Objective: The aim of the present study was to verify the intra- and inter-rater reliability and agreement of the stimulus electrodiagnostic test (SET) measurements obtained by pen and square electrodes in the vastus lateralis and tibialis anterior muscles. Design: An intra- and inter-rater reliability and agreement study was performed for the SET by two independent raters. Two different sizes of cathode electrodes (1 cm2 and 25 cm2) and two muscles were assessed (tibialis anterior and vastus lateralis). Results: Chronaxie did not change according to the different electrodes. A high intra-rater reliability (0.72 ≤ r ≤ 0.88) was detected independently of the electrode and muscle assessed. Moreover, moderate and almost perfect agreements (0.51 ≤ Kappa ≤ 1.00) were detected on intra-rater assessment. Similar correlations (0.74 ≤ r ≤ 0.79) were found for intra-rater reliability. However, dissimilar inter-rater agreement was detected: Kappa ≤ 0.40 for tibialis anterior and Kappa = 1.00 for vastus lateralis. Conclusion: The SET presented high reliability and moderate agreement in intra-rater evaluations. A fair agreement was found in the inter-rater assessment of the tibialis anterior. Evaluations performed with different electrode sizes did not influence the results. Therefore, the SET should be performed by a unique rater in test retest situations.

Neuromuscular electrical stimulation in critically ill traumatic brain injury patients attenuates muscle atrophy, neurophysiological disorders, and weakness: a randomized controlled trial.

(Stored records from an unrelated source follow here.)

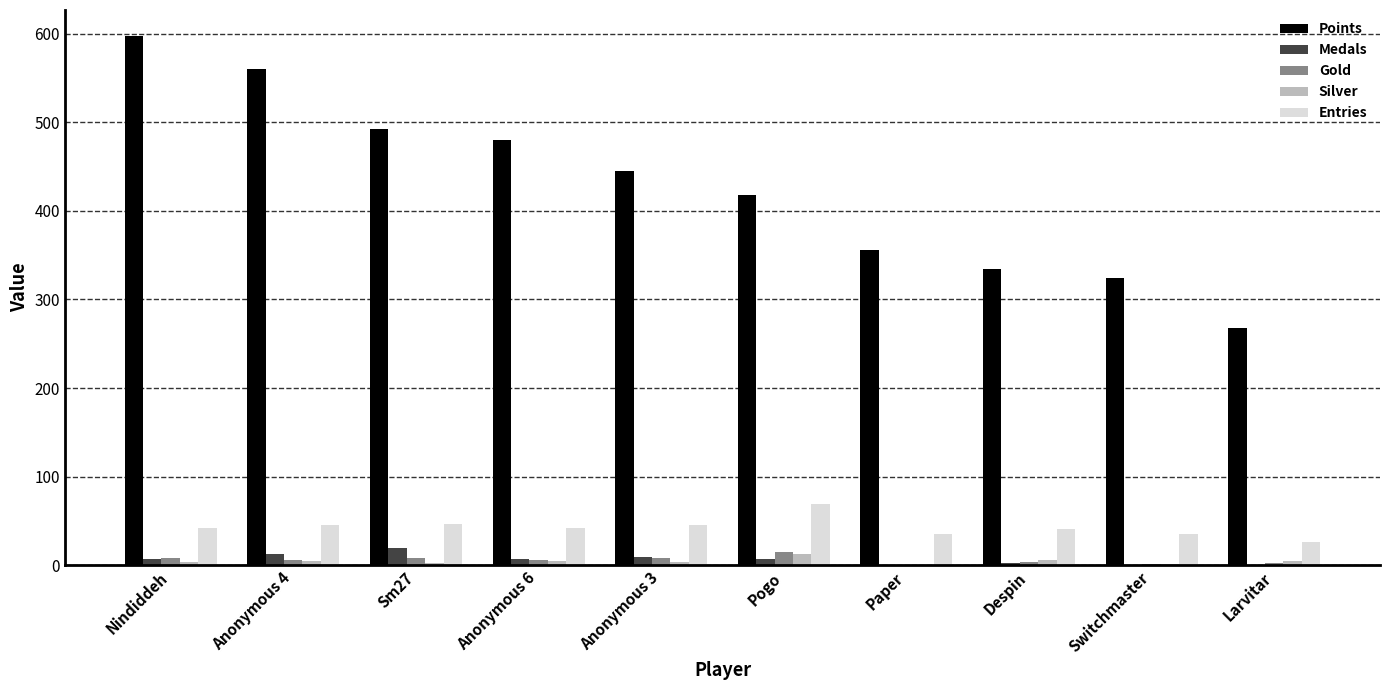

Are the bars grouped side by side (vs. stacked)?

Yes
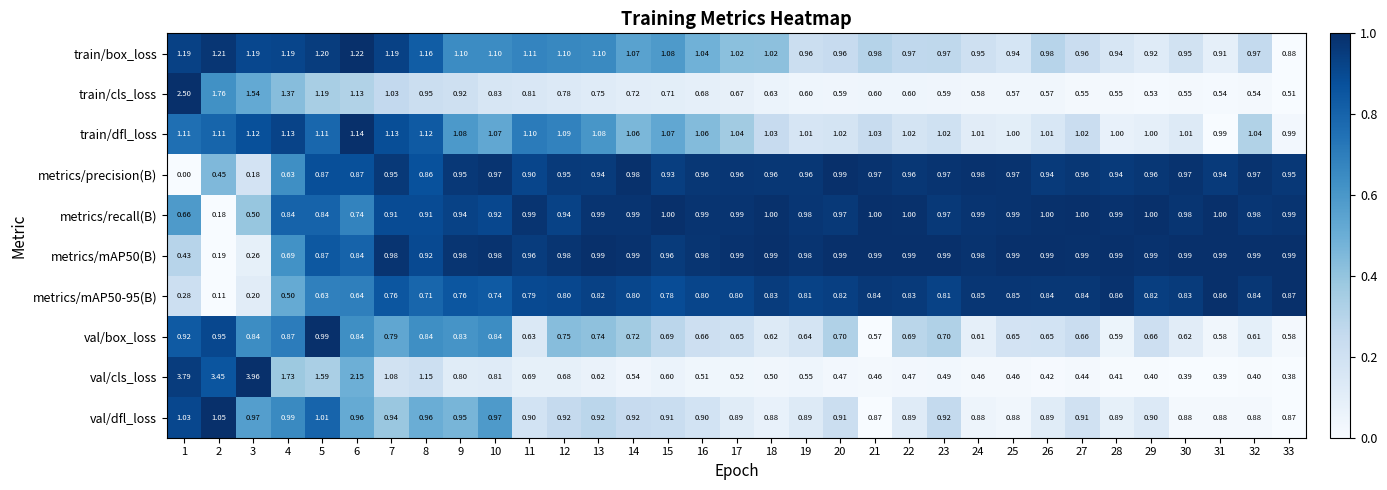

Which series has the largest total across all categories?

train/dfl_loss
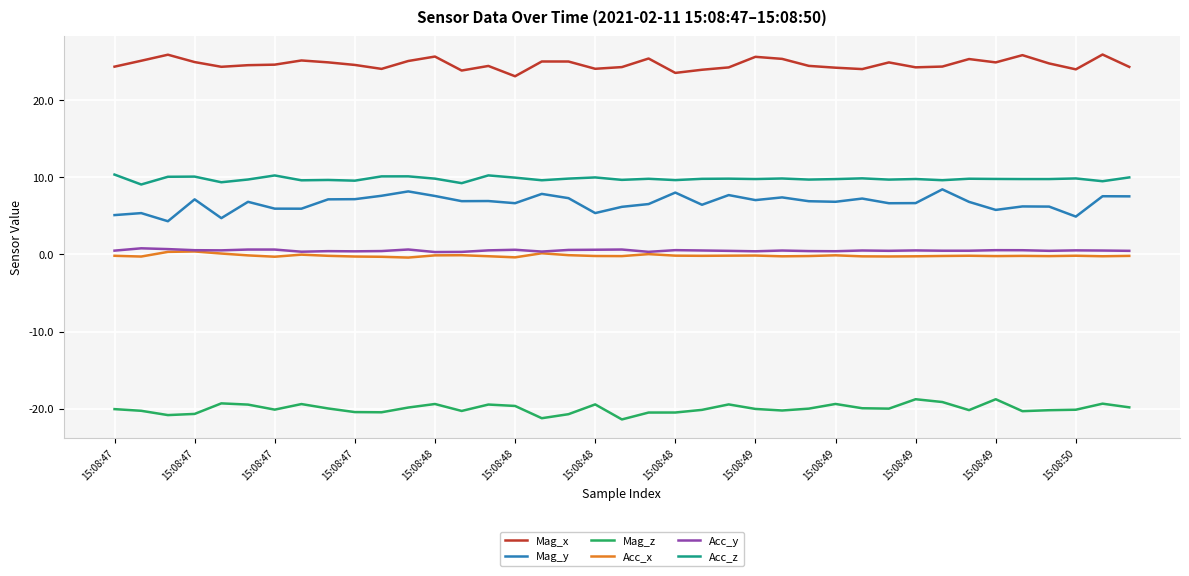

What is the greatest value displayed?

25.9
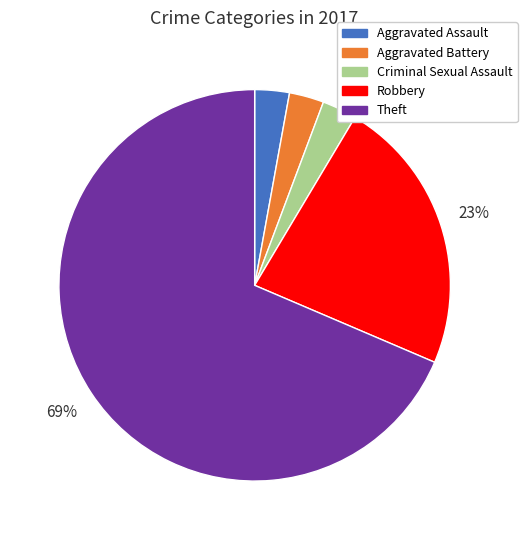

Approximately how many times larger is the value at Criminal Sexual Assault compared to Aggravated Assault?

1.0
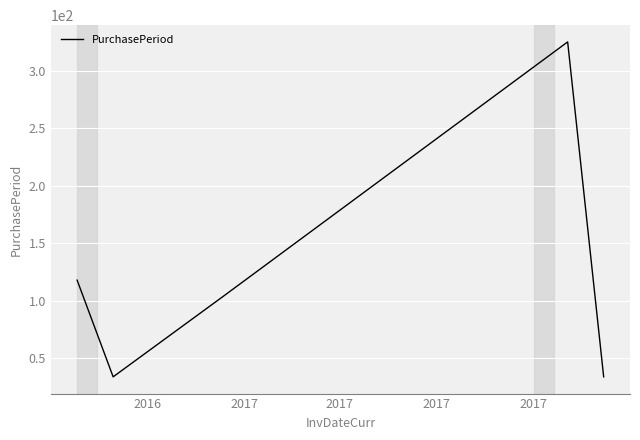

True or false: the data has more than 1 interior local peaks.

False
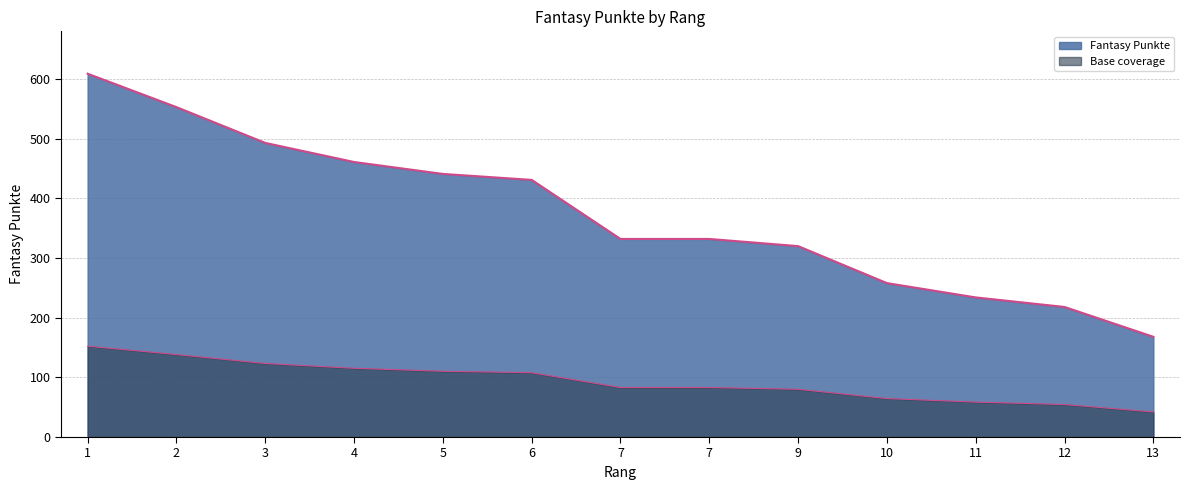

What is the difference between the maximum and minimum values?

441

BACKGROUND: Critically ill traumatic brain injury (TBI) patients experience extensive muscle damage during their stay in the intensive care unit. Neuromuscular electrical stimulation (NMES) has been considered a promising treatment to reduce the functional and clinical impacts of this. However, the time needed for NMES to produce effects over the muscles is still unclear. This study primarily aimed to assess the time needed and effects of an NMES protocol on muscle architecture, neuromuscular electrophysiological disorder (NED), and muscle strength, and secondarily, to evaluate the effects on plasma systemic inflammation, catabolic responses, and clinical outcomes. METHODS: We performed a randomized clinical trial in critically ill TBI patients. The control group received only conventional physiotherapy, while the NMES group additionally underwent daily NMES for 14 days in the lower limb muscles. Participants were assessed at baseline and on days 3, 7, and 14 of their stay in the intensive care unit. The primary outcomes were assessed with muscle ultrasound, neuromuscular electrophysiology, and evoked peak force, and the secondary outcomes with plasma cytokines, matrix metalloproteinases, and clinical outcomes. RESULTS: Sixty participants were randomized, and twenty completed the trial from each group. After 14 days, the control group presented a significant reduction in muscle thickness of tibialis anterior and rectus femoris, mean of - 0.33 mm (- 14%) and - 0.49 mm (- 21%), p < 0.0001, respectively, while muscle thickness was preserved in the NMES group. The control group presented a higher incidence of NED: 47% vs. 0% in the NMES group, p < 0.0001, risk ratio of 16, and the NMES group demonstrated an increase in the evoked peak force (2.34 kg/f, p < 0.0001), in contrast to the control group (- 1.55 kg/f, p < 0.0001). The time needed for the NMES protocol to prevent muscle architecture disorders and treat weakness was at least 7 days, and 14 days to treat NED. The secondary outcomes exhibited less precise results, with confidence intervals that spanned worthwhile or trivial effects. CONCLUSIONS: NMES applied daily for fourteen consecutive days reduced muscle atrophy, the incidence of NED, and muscle weakness in critically ill TBI patients. At least 7 days of NMES were required to elicit the first significant results. TRIAL REGISTRATION: The trial was registered at ensaiosclinicos.gov.br under protocol RBR-8kdrbz on 17 January 2016.